**Task requirements**
The records below are to be repeated exactly, and their pictures left out.

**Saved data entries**
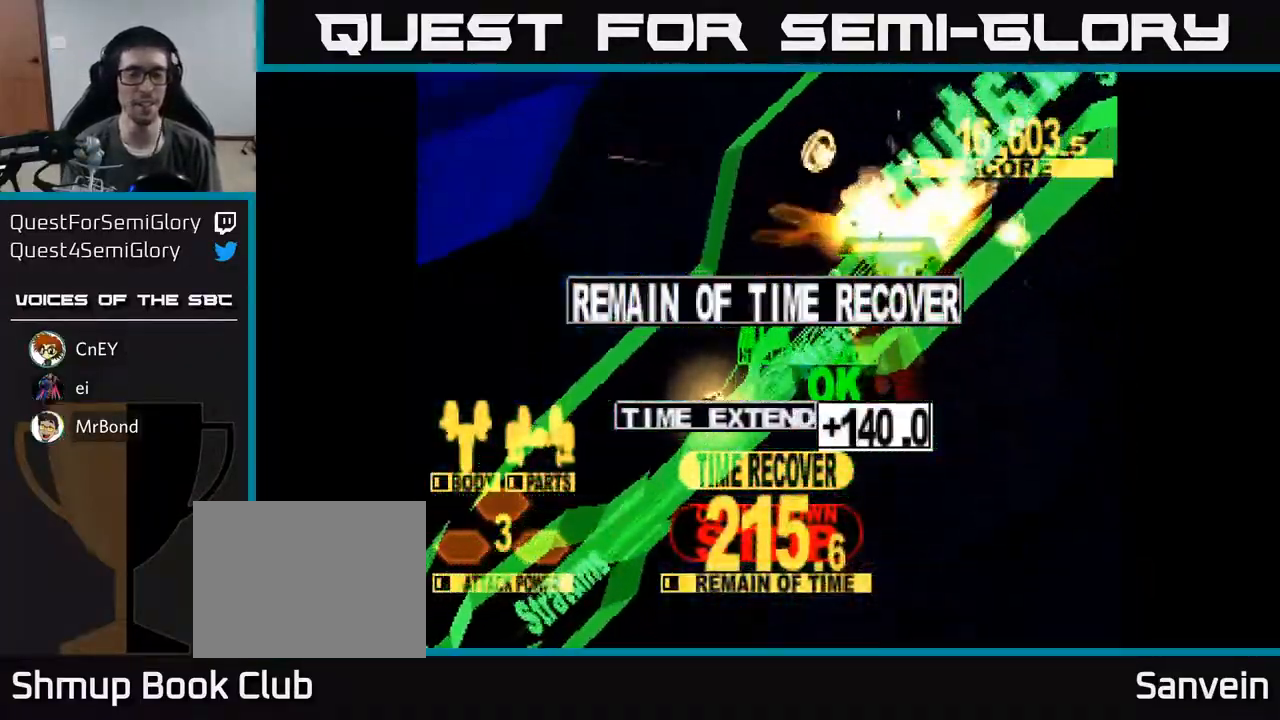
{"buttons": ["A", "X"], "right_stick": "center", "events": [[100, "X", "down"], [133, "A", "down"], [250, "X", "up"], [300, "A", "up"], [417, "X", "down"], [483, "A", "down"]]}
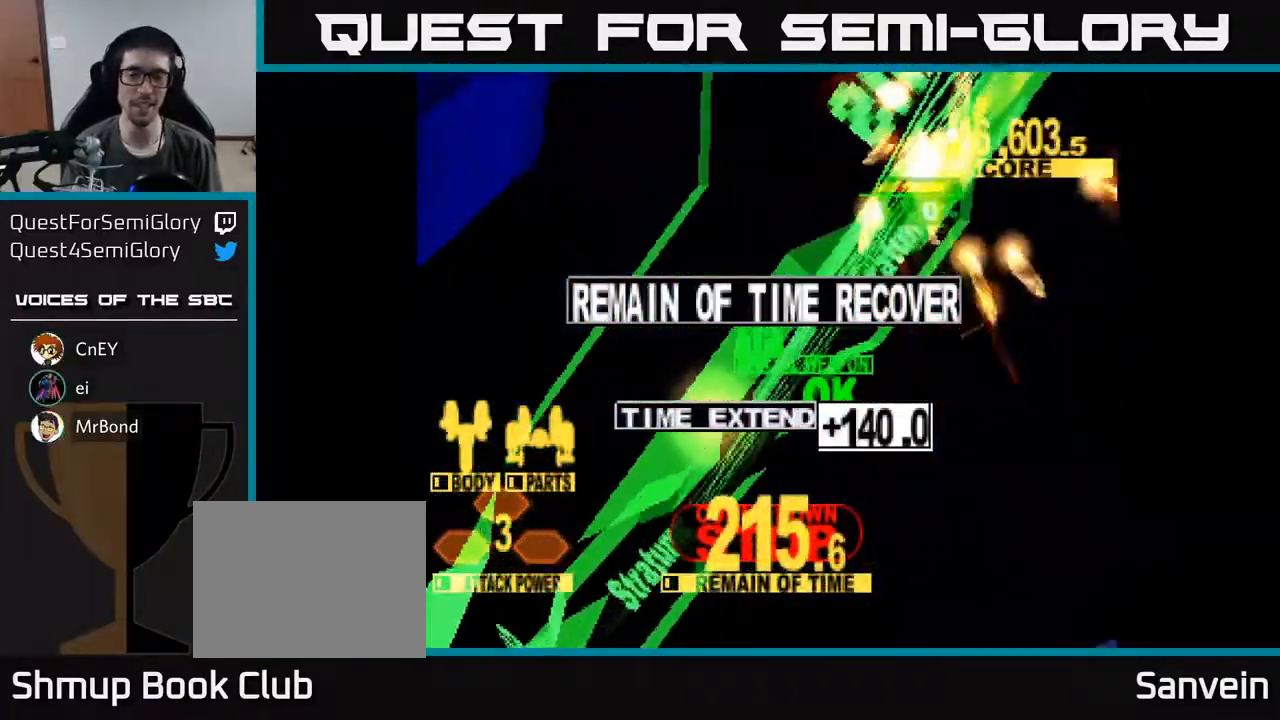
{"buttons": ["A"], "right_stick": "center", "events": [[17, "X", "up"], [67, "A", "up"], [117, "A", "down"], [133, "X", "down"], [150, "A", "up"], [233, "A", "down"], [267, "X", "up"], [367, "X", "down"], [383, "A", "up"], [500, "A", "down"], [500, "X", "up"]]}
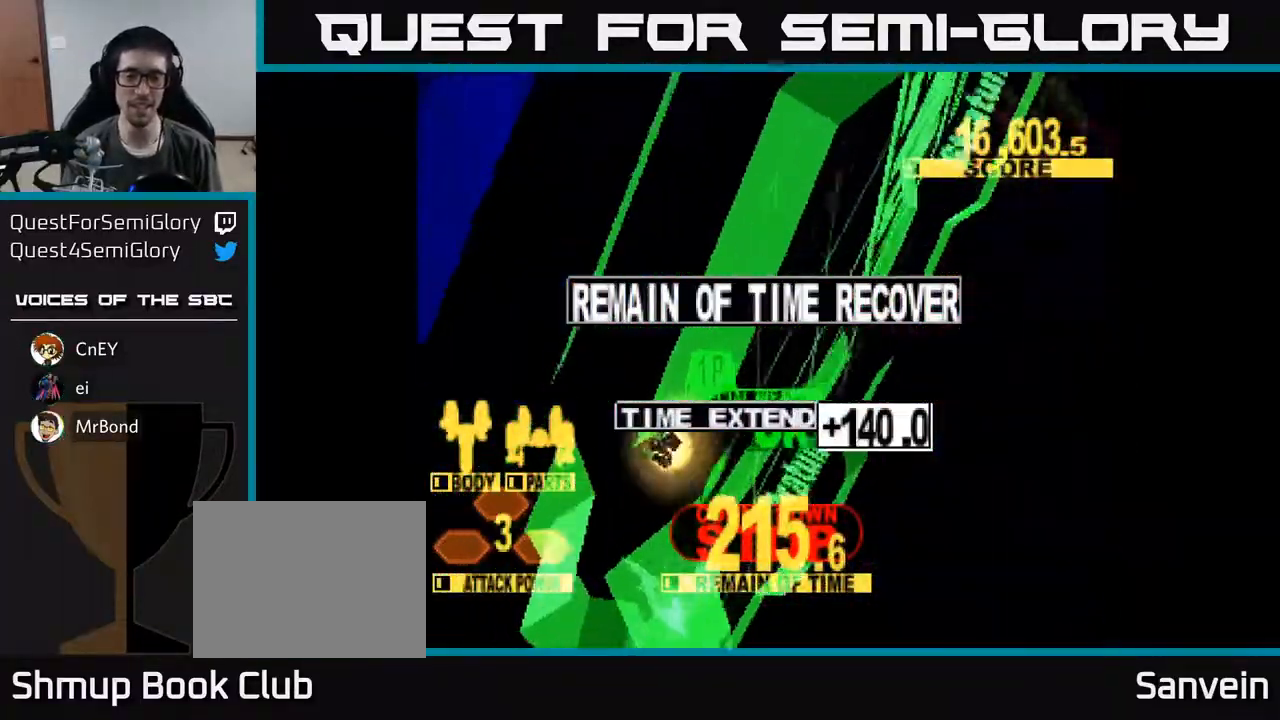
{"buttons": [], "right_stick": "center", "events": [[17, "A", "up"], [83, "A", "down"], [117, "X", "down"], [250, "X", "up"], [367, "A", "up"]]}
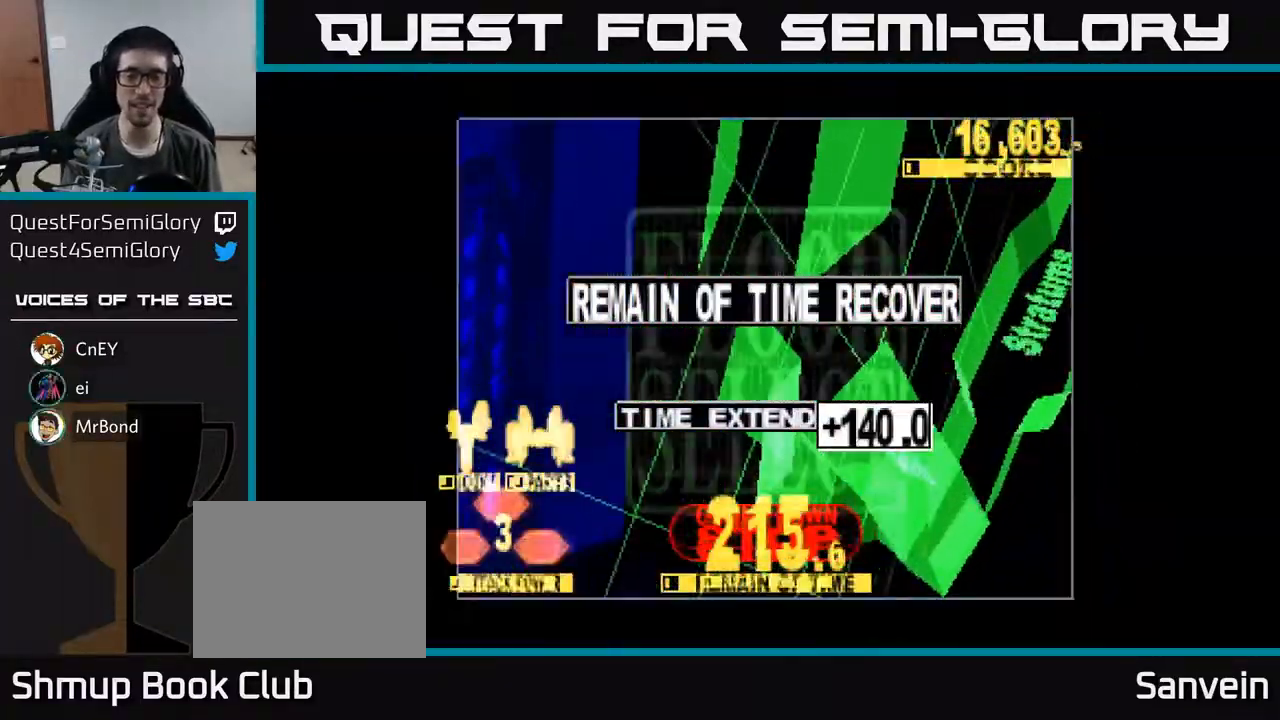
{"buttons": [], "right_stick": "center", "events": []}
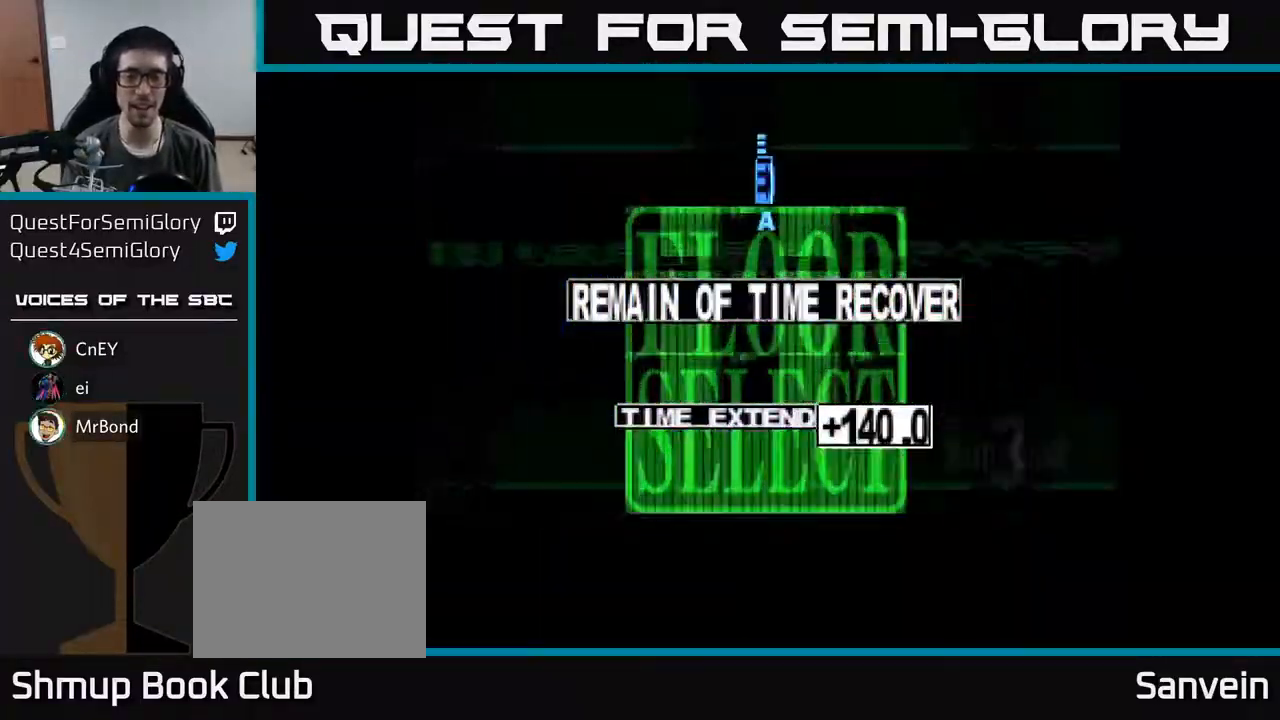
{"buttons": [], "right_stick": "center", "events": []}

**Result of the task**
{"buttons": ["A", "X"], "right_stick": "center", "events": [[100, "X", "down"], [133, "A", "down"], [250, "X", "up"], [300, "A", "up"], [417, "X", "down"], [483, "A", "down"]]}
{"buttons": ["A"], "right_stick": "center", "events": [[17, "X", "up"], [67, "A", "up"], [117, "A", "down"], [133, "X", "down"], [150, "A", "up"], [233, "A", "down"], [267, "X", "up"], [367, "X", "down"], [383, "A", "up"], [500, "A", "down"], [500, "X", "up"]]}
{"buttons": [], "right_stick": "center", "events": [[17, "A", "up"], [83, "A", "down"], [117, "X", "down"], [250, "X", "up"], [367, "A", "up"]]}
{"buttons": [], "right_stick": "center", "events": []}
{"buttons": [], "right_stick": "center", "events": []}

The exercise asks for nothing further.